Two years ago the state Legislature passed a law allowing a parent or primary caregiver to administer medical marijuana on school grounds.
Part of the reason for that was because of the conflict between state and federal law. In Colorado, school staff has not been required to administer the drug and school nurses have not administered it since marijuana is still illegal under federal law and doing so would violate the Colorado Nurse Practice Act.
But that may be changing. Colorado lawmakers this year passed House Bill 1286, which enables (but doesn’t force) school nurses and qualified staff members to administer medical marijuana to students at school. The bill is awaiting Gov. John Hickenlooper’s signature.
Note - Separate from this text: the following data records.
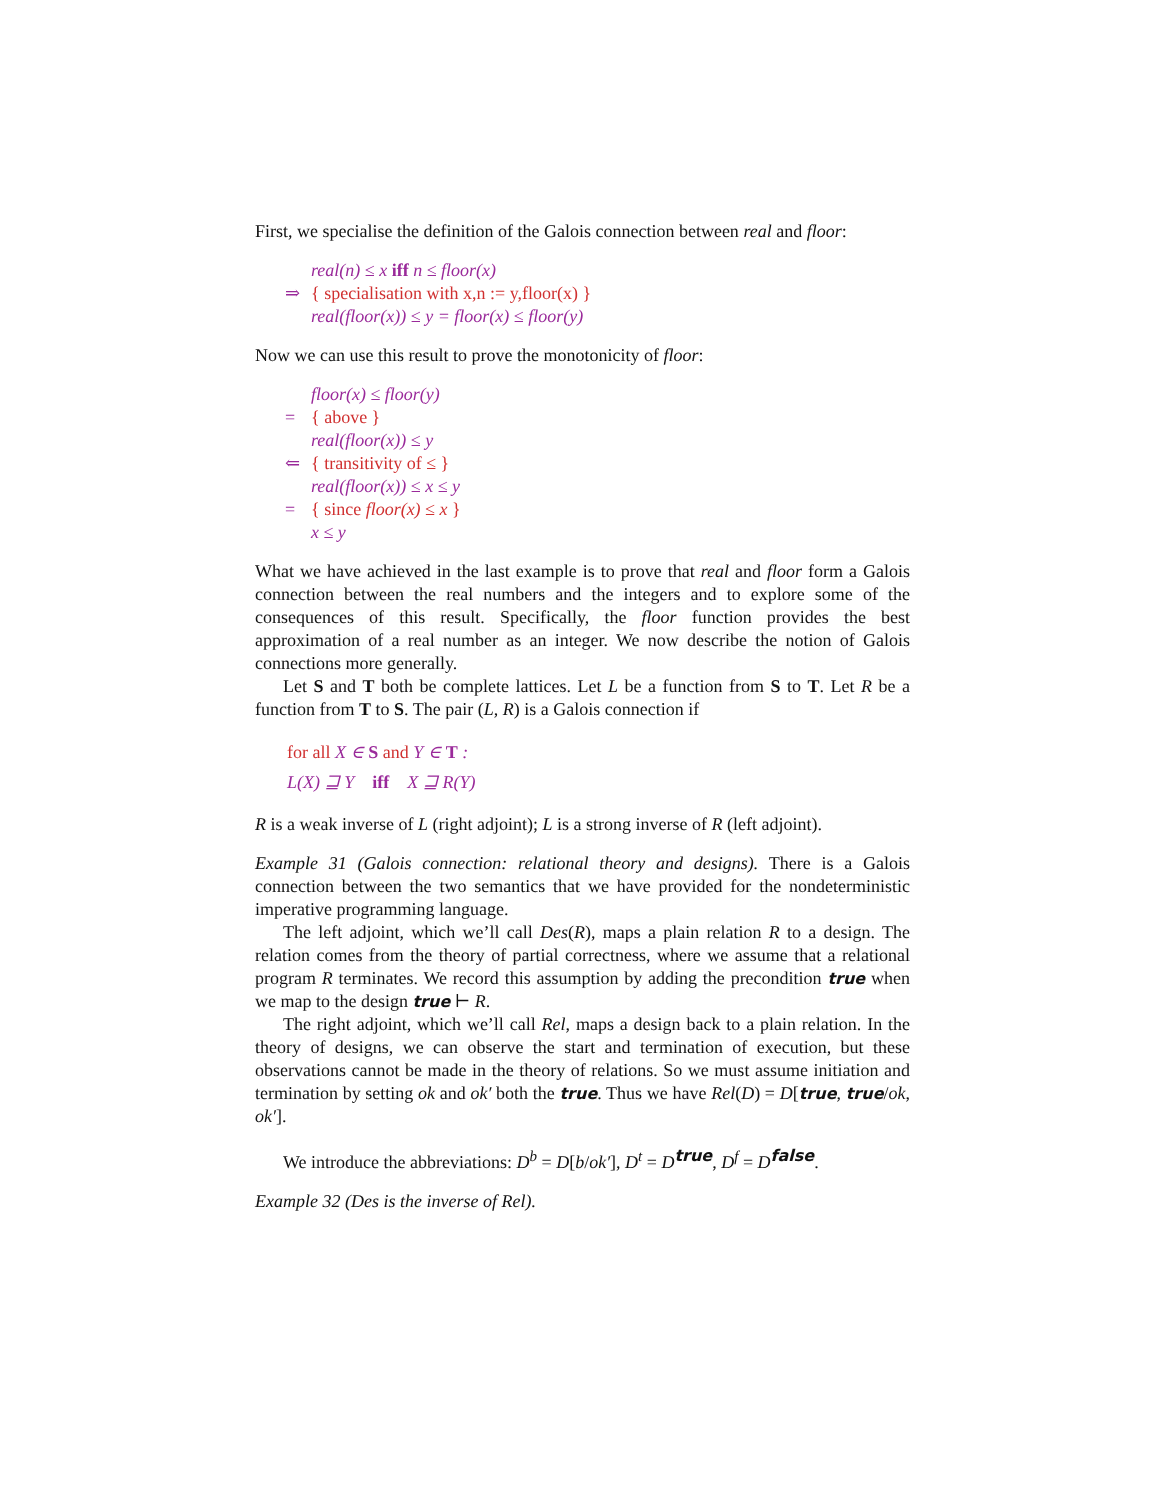First, we specialise the definition of the Galois connection between real and floor:
real(n) ≤ x iff n ≤ floor(x)
⇒ { specialisation with x,n := y,floor(x) }
real(floor(x)) ≤ y = floor(x) ≤ floor(y)
Now we can use this result to prove the monotonicity of floor:
floor(x) ≤ floor(y)
= { above }
real(floor(x)) ≤ y
⇐ { transitivity of ≤ }
real(floor(x)) ≤ x ≤ y
= { since floor(x) ≤ x }
x ≤ y
What we have achieved in the last example is to prove that real and floor form a Galois connection between the real numbers and the integers and to explore some of the consequences of this result. Specifically, the floor function provides the best approximation of a real number as an integer. We now describe the notion of Galois connections more generally.
Let S and T both be complete lattices. Let L be a function from S to T. Let R be a function from T to S. The pair (L, R) is a Galois connection if
for all X ∈ S and Y ∈ T :
L(X) ⊒ Y iff X ⊒ R(Y)
R is a weak inverse of L (right adjoint); L is a strong inverse of R (left adjoint).
Example 31 (Galois connection: relational theory and designs). There is a Galois connection between the two semantics that we have provided for the nondeterministic imperative programming language.
The left adjoint, which we’ll call Des(R), maps a plain relation R to a design. The relation comes from the theory of partial correctness, where we assume that a relational program R terminates. We record this assumption by adding the precondition true when we map to the design true ⊢ R.
The right adjoint, which we’ll call Rel, maps a design back to a plain relation. In the theory of designs, we can observe the start and termination of execution, but these observations cannot be made in the theory of relations. So we must assume initiation and termination by setting ok and ok′ both the true. Thus we have Rel(D) = D[true, true/ok, ok′].
We introduce the abbreviations: D<sup>b</sup> = D[b/ok′], D<sup>t</sup> = D<sup>true</sup>, D<sup>f</sup> = D<sup>false</sup>.
Example 32 (Des is the inverse of Rel).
The state has recognized what Mesa County Valley School District officials have seemingly been reluctant to grasp. Medical marijuana can be a difference-maker in the lives of children with debilitating or life-limiting diseases. Despite the Legislature authorizing parents to administer the drug on school grounds, D51 has yet to adopt a policy specifying how they can do that.
Part of the rationale for authorizing nurses to administer medical marijuana is that it saves Colorado parents are unnecessary trip to school to provide their children with medical marijuana.
By not having a policy in place that restricts where treatments can take place or what forms of nonsmokable cannabis can be administered, the district has actually left the issue wide open. The law is such that in the absence of a policy, parents and caregivers legally have no limitation on where to administer treatments.
But D51 school board members acknowledged growing pressure to adopt a policy concerning the issue, suggesting some confusion over the law. Some parents and marijuana advocates may feel that lack of a policy means they can’t take cannabidiol oils, creams and edibles on school grounds at all.
But the implications of HB 1286 should compel the school board to finally devise a reasonable policy. If HB 1286 fails to become law, then pressure mounts for the district to accommodate parents. If the governor signs it, the district now has to decide two issues: the parameters under which parents can take advantage of the law to attend to their children’s medical needs and whether the district will have its nurses administer the drugs.
It’s understandable why the District 51 school board has been slow to act. Colorado elected officials live in fear of the implications of forming policy around a drug that the federal government still considers illegal. We saw it earlier this year when the Legislature amended a bipartisan bill that would have allowed the state to issue more debt for school construction and repay the debt with pot taxes. But lawmakers balked at the idea when the industry faces an uncertain regulatory future. U.S. Attorney General Jeff Sessions has provided no ironclad assurances that states that have legalized marijuana will not suffer repercussions for violating the federal ban on marijuana.
District 51 has certainly been judicious and deliberate, but it’s time to adopt a policy. They’ve already given themselves plenty of leeway to back out of it if the federal government indicates that the district’s federal funding is jeopardized by allowing medical marijuana on campus.